#### PROBLEM STATEMENT
Could you update the lines from the one with "eit von Fußgängern" up to and including the one with "tung sorgen wir" by writing them out again with "Parkplätze" changed to "Radwege" and all else left the same, giving only those lines?

Segment Start: DATA LISTING

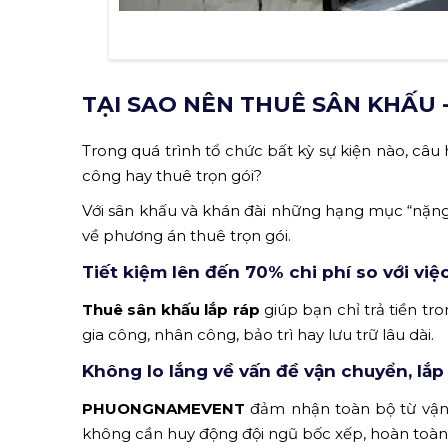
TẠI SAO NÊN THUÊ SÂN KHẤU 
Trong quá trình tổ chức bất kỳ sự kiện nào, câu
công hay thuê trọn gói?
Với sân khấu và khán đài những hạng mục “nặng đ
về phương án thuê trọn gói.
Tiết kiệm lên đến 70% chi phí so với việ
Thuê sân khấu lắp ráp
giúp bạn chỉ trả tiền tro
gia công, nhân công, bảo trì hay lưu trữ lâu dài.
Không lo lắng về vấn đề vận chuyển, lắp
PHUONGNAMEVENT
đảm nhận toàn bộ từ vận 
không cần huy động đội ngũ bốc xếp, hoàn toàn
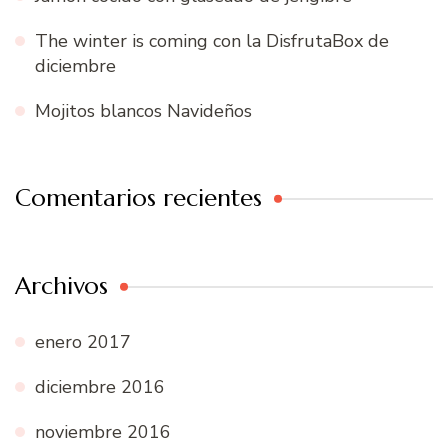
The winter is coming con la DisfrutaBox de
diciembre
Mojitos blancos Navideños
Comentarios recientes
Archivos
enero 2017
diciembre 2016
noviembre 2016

Segment End: DATA LISTING
Segment Start: DATA LISTING

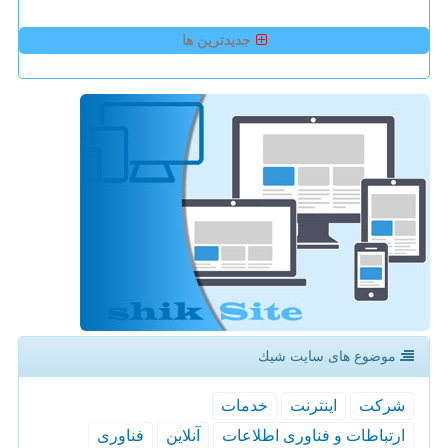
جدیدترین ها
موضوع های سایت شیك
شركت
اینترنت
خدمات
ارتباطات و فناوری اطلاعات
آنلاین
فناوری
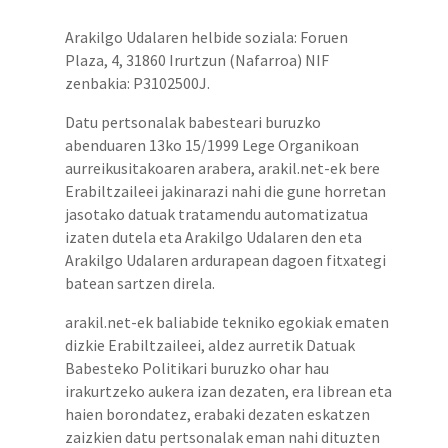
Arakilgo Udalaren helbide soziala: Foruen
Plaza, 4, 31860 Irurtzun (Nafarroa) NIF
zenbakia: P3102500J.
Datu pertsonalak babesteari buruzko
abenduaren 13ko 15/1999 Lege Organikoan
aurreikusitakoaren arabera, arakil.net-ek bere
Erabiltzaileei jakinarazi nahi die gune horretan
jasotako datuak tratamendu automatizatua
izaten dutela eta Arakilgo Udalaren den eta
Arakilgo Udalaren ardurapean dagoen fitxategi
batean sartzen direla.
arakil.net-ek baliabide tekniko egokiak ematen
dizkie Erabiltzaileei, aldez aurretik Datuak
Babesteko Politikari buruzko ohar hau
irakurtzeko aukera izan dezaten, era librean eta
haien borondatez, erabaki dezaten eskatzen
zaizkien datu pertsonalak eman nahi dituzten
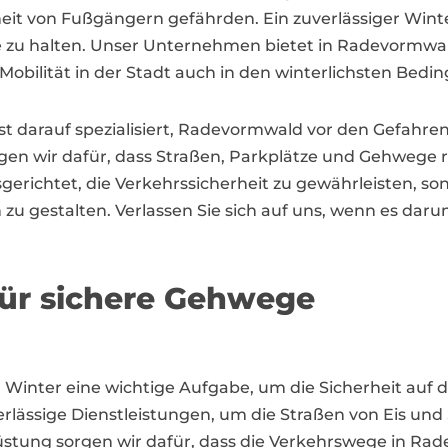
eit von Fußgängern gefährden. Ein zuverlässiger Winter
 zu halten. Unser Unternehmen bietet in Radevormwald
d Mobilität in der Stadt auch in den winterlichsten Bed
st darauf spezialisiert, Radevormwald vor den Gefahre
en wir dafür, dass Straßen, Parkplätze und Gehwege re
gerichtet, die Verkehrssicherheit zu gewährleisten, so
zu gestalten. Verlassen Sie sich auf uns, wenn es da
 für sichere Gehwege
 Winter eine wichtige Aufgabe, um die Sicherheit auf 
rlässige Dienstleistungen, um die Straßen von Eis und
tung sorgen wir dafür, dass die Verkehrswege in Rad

Segment End: DATA LISTING

#### RESPONSE
eit von Fußgängern gefährden. Ein zuverlässiger Winter
 zu halten. Unser Unternehmen bietet in Radevormwald
d Mobilität in der Stadt auch in den winterlichsten Bed
st darauf spezialisiert, Radevormwald vor den Gefahre
en wir dafür, dass Straßen, Radwege und Gehwege re
gerichtet, die Verkehrssicherheit zu gewährleisten, so
zu gestalten. Verlassen Sie sich auf uns, wenn es da
 für sichere Gehwege
 Winter eine wichtige Aufgabe, um die Sicherheit auf 
rlässige Dienstleistungen, um die Straßen von Eis und
tung sorgen wir dafür, dass die Verkehrswege in Rad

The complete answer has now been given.